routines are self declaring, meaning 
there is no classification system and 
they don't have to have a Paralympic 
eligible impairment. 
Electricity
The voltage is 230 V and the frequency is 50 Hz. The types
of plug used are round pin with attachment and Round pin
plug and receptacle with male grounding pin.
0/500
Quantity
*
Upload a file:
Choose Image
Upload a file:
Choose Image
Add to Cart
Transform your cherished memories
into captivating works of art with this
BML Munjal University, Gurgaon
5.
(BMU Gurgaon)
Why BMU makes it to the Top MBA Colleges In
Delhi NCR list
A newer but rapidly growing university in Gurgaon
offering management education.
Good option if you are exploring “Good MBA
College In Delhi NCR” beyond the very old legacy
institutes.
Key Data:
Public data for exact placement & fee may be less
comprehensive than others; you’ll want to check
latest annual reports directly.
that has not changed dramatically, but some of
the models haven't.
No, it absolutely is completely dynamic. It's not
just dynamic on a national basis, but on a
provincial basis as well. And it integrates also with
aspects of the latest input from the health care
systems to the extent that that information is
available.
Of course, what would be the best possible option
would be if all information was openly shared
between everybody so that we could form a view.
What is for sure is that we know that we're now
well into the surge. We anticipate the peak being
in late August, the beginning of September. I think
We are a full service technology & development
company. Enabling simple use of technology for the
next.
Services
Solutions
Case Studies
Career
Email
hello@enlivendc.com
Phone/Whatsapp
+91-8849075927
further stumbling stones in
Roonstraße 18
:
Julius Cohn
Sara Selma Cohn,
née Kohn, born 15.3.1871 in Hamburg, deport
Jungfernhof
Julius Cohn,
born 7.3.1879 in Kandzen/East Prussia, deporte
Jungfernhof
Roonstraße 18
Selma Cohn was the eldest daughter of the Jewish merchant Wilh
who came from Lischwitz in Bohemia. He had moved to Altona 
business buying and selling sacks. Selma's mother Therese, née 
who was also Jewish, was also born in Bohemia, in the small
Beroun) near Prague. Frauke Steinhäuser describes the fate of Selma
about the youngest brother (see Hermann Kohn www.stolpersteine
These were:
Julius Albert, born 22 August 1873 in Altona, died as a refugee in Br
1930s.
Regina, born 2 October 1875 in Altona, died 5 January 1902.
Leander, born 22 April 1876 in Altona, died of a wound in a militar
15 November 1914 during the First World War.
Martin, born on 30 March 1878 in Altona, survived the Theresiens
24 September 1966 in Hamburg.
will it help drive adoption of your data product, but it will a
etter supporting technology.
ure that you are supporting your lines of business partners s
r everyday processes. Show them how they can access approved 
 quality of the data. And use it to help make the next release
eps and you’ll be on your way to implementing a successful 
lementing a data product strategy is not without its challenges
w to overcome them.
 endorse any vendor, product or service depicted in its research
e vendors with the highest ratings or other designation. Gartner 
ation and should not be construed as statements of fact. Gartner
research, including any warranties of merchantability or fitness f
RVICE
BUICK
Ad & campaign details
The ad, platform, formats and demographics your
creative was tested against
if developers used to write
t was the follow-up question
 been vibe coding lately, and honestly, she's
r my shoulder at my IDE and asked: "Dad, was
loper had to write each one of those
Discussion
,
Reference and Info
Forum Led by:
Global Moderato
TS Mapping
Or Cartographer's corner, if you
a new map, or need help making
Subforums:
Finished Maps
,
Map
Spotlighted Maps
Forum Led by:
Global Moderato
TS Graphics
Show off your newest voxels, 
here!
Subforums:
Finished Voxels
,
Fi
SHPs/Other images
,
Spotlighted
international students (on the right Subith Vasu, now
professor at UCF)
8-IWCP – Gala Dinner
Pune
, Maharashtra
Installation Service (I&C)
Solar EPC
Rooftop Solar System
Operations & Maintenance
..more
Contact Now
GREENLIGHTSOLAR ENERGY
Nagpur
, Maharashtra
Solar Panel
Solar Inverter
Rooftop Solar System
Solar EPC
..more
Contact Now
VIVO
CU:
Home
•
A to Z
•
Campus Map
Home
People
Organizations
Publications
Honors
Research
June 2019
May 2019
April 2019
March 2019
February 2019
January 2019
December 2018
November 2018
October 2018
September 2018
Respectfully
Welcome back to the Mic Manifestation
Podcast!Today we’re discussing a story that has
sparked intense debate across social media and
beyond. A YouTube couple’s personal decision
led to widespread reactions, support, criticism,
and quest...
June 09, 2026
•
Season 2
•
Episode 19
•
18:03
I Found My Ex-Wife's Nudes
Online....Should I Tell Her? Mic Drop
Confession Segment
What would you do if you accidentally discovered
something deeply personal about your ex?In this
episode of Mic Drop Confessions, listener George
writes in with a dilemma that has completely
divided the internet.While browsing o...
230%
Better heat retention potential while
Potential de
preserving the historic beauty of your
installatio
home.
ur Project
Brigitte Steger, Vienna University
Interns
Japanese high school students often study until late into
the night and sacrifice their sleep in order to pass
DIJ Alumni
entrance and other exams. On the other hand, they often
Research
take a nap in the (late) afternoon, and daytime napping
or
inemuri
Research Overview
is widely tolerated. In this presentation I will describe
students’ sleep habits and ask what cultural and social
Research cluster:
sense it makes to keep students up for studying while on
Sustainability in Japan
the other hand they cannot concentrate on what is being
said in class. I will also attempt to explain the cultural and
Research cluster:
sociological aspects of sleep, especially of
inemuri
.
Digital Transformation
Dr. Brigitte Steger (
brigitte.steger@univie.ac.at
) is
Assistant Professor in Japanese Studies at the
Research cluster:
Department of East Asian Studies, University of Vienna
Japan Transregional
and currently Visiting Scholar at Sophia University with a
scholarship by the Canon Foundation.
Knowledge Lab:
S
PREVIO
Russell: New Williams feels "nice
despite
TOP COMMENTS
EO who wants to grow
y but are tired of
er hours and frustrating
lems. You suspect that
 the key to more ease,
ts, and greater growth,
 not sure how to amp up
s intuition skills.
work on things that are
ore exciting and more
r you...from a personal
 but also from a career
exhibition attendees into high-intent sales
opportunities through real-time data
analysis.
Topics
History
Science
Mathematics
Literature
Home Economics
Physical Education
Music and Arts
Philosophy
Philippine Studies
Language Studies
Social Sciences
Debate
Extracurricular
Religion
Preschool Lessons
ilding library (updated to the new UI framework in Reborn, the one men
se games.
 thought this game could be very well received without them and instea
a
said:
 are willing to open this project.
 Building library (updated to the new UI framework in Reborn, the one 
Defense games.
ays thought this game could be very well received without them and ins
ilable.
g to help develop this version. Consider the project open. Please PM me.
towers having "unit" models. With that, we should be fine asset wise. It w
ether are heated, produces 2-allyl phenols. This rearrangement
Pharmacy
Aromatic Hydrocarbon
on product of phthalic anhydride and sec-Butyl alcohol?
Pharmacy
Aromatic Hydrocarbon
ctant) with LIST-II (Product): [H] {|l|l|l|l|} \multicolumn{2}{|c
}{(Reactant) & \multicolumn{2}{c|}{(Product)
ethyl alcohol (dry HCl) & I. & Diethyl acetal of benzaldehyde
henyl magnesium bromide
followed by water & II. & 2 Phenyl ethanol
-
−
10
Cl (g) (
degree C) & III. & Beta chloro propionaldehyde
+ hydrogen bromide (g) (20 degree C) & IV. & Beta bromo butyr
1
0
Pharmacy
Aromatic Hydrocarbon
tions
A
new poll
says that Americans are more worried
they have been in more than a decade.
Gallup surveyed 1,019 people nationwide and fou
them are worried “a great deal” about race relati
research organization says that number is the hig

◆ Written task
Each line of the records that holds the word "received" should be copied out.

◆ Your solution
 thought this game could be very well received without them and instea
ays thought this game could be very well received without them and ins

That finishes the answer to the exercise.